DOCUMENT EXTRACT:
---+---
This document is for informational purposes only and is intended solely to assist you in planning for the implementation and upgrade of the product features described. It is not a commitment to deliver any material, code, or functionality, and should not be relied upon in making purchasing decisions. The development, release, and timing of any features or functionality described in this document remains at the sole discretion of Oracle. This document may reference products/services or security controls that currently are in the process of obtaining DISA Impact Level 5 provisional authorization.

Recommendations

Use the following recommendations as a starting point. Your requirements might differ from the architecture described here.
  • VCN

    When you create a VCN, determine the number of CIDR blocks required and the size of each block based on the number of resources that you plan to attach to subnets in the VCN. Use CIDR blocks that are within the standard private IP address space.

    Select CIDR blocks that don't overlap with any other network (in Oracle Cloud Infrastructure, your on-premises data center, or another cloud provider) to which you intend to set up private connections.

    After you create a VCN, you can change, add, and remove its CIDR blocks.

    When you design the subnets, consider your traffic flow and security requirements. Attach all the resources within a specific tier or role to the same subnet, which can serve as a security boundary.

  • Cloud Guard

    Clone and customize the default recipes provided by Oracle to create custom detector and responder recipes. These recipes enable you to specify what type of security violations generate a warning and what actions are allowed to be performed on them. For example, you might want to detect Object Storage buckets that have visibility set to public.

    Apply Cloud Guard at the tenancy level to cover the broadest scope and to reduce the administrative burden of maintaining multiple configurations.

    You can also use the Managed List feature to apply certain configurations to detectors.

  • Security Zones

    For resources that require maximum security, Oracle recommends that you use security zones. A security zone is a compartment associated with an Oracle-defined recipe of security policies that are based on best practices. For example, the resources in a security zone must not be accessible from the public internet and they must be encrypted using customer-managed keys. When you create and update resources in a security zone, Oracle Cloud Infrastructure validates the operations against the policies in the security-zone recipe, and denies operations that violate any of the policies.

  • Network security groups (NSGs)

    You can use NSGs to define a set of ingress and egress rules that apply to specific VNICs. We recommend using NSGs rather than security lists, because NSGs enable you to separate the VCN's subnet architecture from the security requirements of your application.

  • Load balancer bandwidth

    While creating the load balancer, you can either select a predefined shape that provides a fixed bandwidth, or specify a custom (flexible) shape where you set a bandwidth range and let the service scale the bandwidth automatically based on traffic patterns. With either approach, you can change the shape at any time after creating the load balancer.

Considerations

Consider the following points when deploying this SCCA LZ architecture.
---+---
DATA BLOCK:

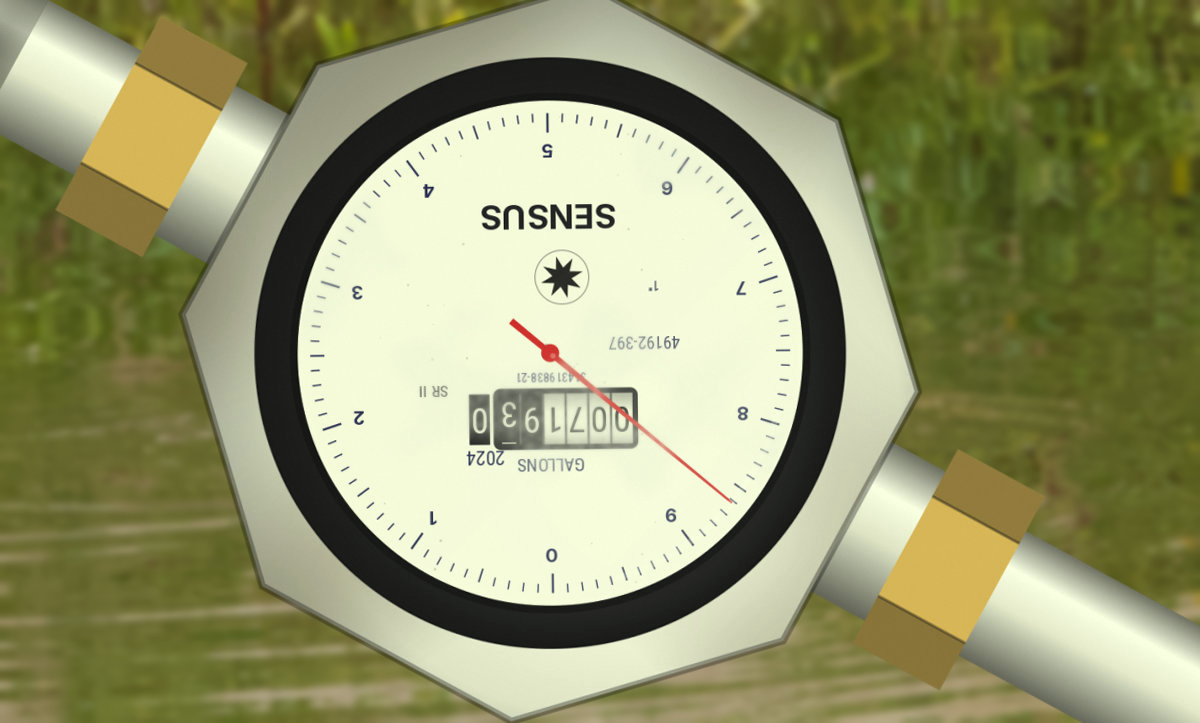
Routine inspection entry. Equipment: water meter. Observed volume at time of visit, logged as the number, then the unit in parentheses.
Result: 71928.6 (gal)
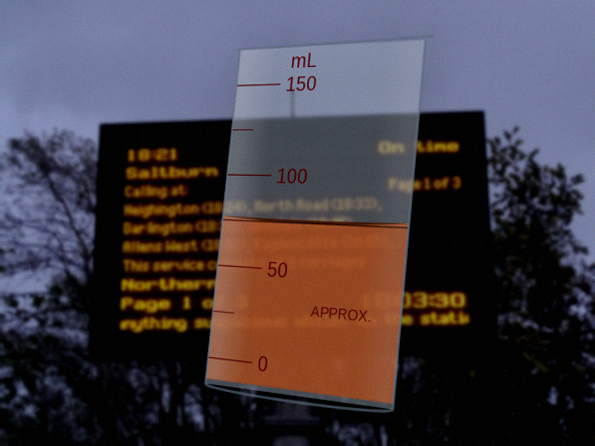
---+---
ASSIGNMENT A:
Decide whether each statement agrees with the Oracle Cloud recommendations: (i) the CIDR blocks of a VCN cannot be changed after it is created; (ii) Cloud Guard should be applied at the tenancy level; (iii) a load balancer's shape can be changed only before the load balancer is created. For each, answer yes or no and quote the words from the recommendations that decide it.
ASSIGNMENT B:
Reproduce word for word the stretch of the Oracle Cloud recommendations from "You can also" through "security groups (NSGs)".
ASSIGNMENT C:
Answer these questions from the Oracle Cloud recommendations:
(i) What kind of keys must be used to encrypt the resources in a security zone?
(ii) According to the recommendations, what do NSGs let you separate from the VCN's subnet architecture?
(iii) What example is given of something you might want Cloud Guard to detect?
The data is separate material and has no connection to the Oracle Cloud recommendations.

FINAL ANSWER A:
(i) No: "After you create a VCN, you can change, add, and remove its CIDR blocks."
(ii) Yes: "Apply Cloud Guard at the tenancy level to cover the broadest scope and to reduce the administrative burden of maintaining multiple configurations."
(iii) No: "With either approach, you can change the shape at any time after creating the load balancer."

FINAL ANSWER B:
You can also use the Managed List feature to apply certain configurations to detectors.

  • Security Zones

    For resources that require maximum security, Oracle recommends that you use security zones. A security zone is a compartment associated with an Oracle-defined recipe of security policies that are based on best practices. For example, the resources in a security zone must not be accessible from the public internet and they must be encrypted using customer-managed keys. When you create and update resources in a security zone, Oracle Cloud Infrastructure validates the operations against the policies in the security-zone recipe, and denies operations that violate any of the policies.

  • Network security groups (NSGs)

FINAL ANSWER C:
(i) Customer-managed keys.
(ii) The security requirements of your application.
(iii) Object Storage buckets that have visibility set to public.